> [Page extract]:
%%

3

I'm looking for some LaTeX template for creating quality output. On R-bloggers I've bumped on Frank Harrel's Rreport package. Due to my quite modest LaTeX abilities, only a user-friendly (and noob-friendly) interface should suffice. Here's a link to an official website. I'm following the instructions, but I cannot manage to install an app. I use Ubuntu 9.10, R version is 2.10.1 (updated regularly from UCLA's CRAN server), and of course, cvs is installed on my system.

Now, I'd like to know if there is some user-friendly LaTeX template package (Sweave is still to advanced/spartan for me). I'm aware that my question is quite confounding, but a brief glance on examples on Rreport page should give you a hint. I'm aware that LaTeX skills are a must, but just for now I need something that will suit my needs (as a psychological researcher).

Is there any package similar with Rreport?

aL3xa
  • 35,415
  • 18
  • 79
  • 112
  • 1
    Are you just looking for a way to create a LaTeX report without writing any LaTeX? – Shane Mar 13 '10 at 13:31
  • 1
    What do you mean with "pandan"? – Svante Mar 13 '10 at 14:14
  • Sorry for that... It was kind of sleepy Serbian-to-English translation! I've corrected it! Pandan = equivalent, alternative, similar to, alike... – aL3xa Mar 13 '10 at 20:23
  • @Shane, I'm looking for some easy-to-use report tool, and hopefully I'll dig LaTeX syntax by the way... I don't want to be swarmed with complex LaTeX syntax right from the start! Anyway, anyone managed to install Rreport? – aL3xa Mar 13 '10 at 20:29

3 Answers3

4

lyx? http://www.lyx.org/

On Ubuntu:

sudo apt-get install lyx

From the lyx page:

LyX combines the power and flexibility of TeX/LaTeX with the ease of use of a graphical interface. This results in world-class support for creation of mathematical content (via a fully integrated equation editor) and structured documents like academic articles, theses, and books.

%%

> [Set of tasks]:
A – Using the LaTeX report tool question, decide whether each statement agrees with the text: (i) The asker runs Ubuntu 9.10. (ii) The asker got Rreport installed. (iii) One reply gives an apt-get command for installing LyX on Ubuntu. Answer yes or no for each and quote the deciding words.
B – Retype the part of the listing that starts at the line containing "Locate an element on the screen. Image resolution: width=425" and runs through the end of the listing, with both ends included.

> [Dataset excerpts]:
%%

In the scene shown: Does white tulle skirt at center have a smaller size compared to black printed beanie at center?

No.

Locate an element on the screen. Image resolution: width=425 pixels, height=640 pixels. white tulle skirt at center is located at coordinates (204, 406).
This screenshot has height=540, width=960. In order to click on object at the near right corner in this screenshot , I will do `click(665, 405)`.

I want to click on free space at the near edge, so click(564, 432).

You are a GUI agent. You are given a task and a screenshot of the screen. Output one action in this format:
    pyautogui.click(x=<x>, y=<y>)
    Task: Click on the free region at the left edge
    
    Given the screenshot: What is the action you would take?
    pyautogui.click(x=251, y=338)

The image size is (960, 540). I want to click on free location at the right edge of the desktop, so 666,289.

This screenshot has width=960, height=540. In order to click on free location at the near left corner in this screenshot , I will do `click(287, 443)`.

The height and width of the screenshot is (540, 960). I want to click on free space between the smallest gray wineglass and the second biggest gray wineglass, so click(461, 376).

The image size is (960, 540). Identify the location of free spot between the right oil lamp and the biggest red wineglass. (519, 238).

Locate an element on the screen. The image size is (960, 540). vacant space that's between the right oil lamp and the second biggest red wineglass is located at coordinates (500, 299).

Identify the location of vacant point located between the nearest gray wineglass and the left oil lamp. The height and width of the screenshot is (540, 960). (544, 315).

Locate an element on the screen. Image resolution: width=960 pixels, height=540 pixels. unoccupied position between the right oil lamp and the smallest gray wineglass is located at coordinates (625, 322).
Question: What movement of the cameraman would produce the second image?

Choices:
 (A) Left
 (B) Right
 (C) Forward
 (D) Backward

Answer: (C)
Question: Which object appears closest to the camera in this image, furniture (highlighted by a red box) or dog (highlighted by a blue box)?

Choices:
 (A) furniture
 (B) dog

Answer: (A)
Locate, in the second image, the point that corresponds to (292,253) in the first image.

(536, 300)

%%

> [Task-by-task results]:
A –
(i) Yes: "I use Ubuntu 9.10"
(ii) No: "I cannot manage to install an app"
(iii) Yes: "sudo apt-get install lyx"

B –
Locate an element on the screen. Image resolution: width=425 pixels, height=640 pixels. white tulle skirt at center is located at coordinates (204, 406).
This screenshot has height=540, width=960. In order to click on object at the near right corner in this screenshot , I will do `click(665, 405)`.

I want to click on free space at the near edge, so click(564, 432).

You are a GUI agent. You are given a task and a screenshot of the screen. Output one action in this format:
    pyautogui.click(x=<x>, y=<y>)
    Task: Click on the free region at the left edge
    
    Given the screenshot: What is the action you would take?
    pyautogui.click(x=251, y=338)

The image size is (960, 540). I want to click on free location at the right edge of the desktop, so 666,289.

This screenshot has width=960, height=540. In order to click on free location at the near left corner in this screenshot , I will do `click(287, 443)`.

The height and width of the screenshot is (540, 960). I want to click on free space between the smallest gray wineglass and the second biggest gray wineglass, so click(461, 376).

The image size is (960, 540). Identify the location of free spot between the right oil lamp and the biggest red wineglass. (519, 238).

Locate an element on the screen. The image size is (960, 540). vacant space that's between the right oil lamp and the second biggest red wineglass is located at coordinates (500, 299).

Identify the location of vacant point located between the nearest gray wineglass and the left oil lamp. The height and width of the screenshot is (540, 960). (544, 315).

Locate an element on the screen. Image resolution: width=960 pixels, height=540 pixels. unoccupied position between the right oil lamp and the smallest gray wineglass is located at coordinates (625, 322).
Question: What movement of the cameraman would produce the second image?

Choices:
 (A) Left
 (B) Right
 (C) Forward
 (D) Backward

Answer: (C)
Question: Which object appears closest to the camera in this image, furniture (highlighted by a red box) or dog (highlighted by a blue box)?

Choices:
 (A) furniture
 (B) dog

Answer: (A)
Locate, in the second image, the point that corresponds to (292,253) in the first image.

(536, 300)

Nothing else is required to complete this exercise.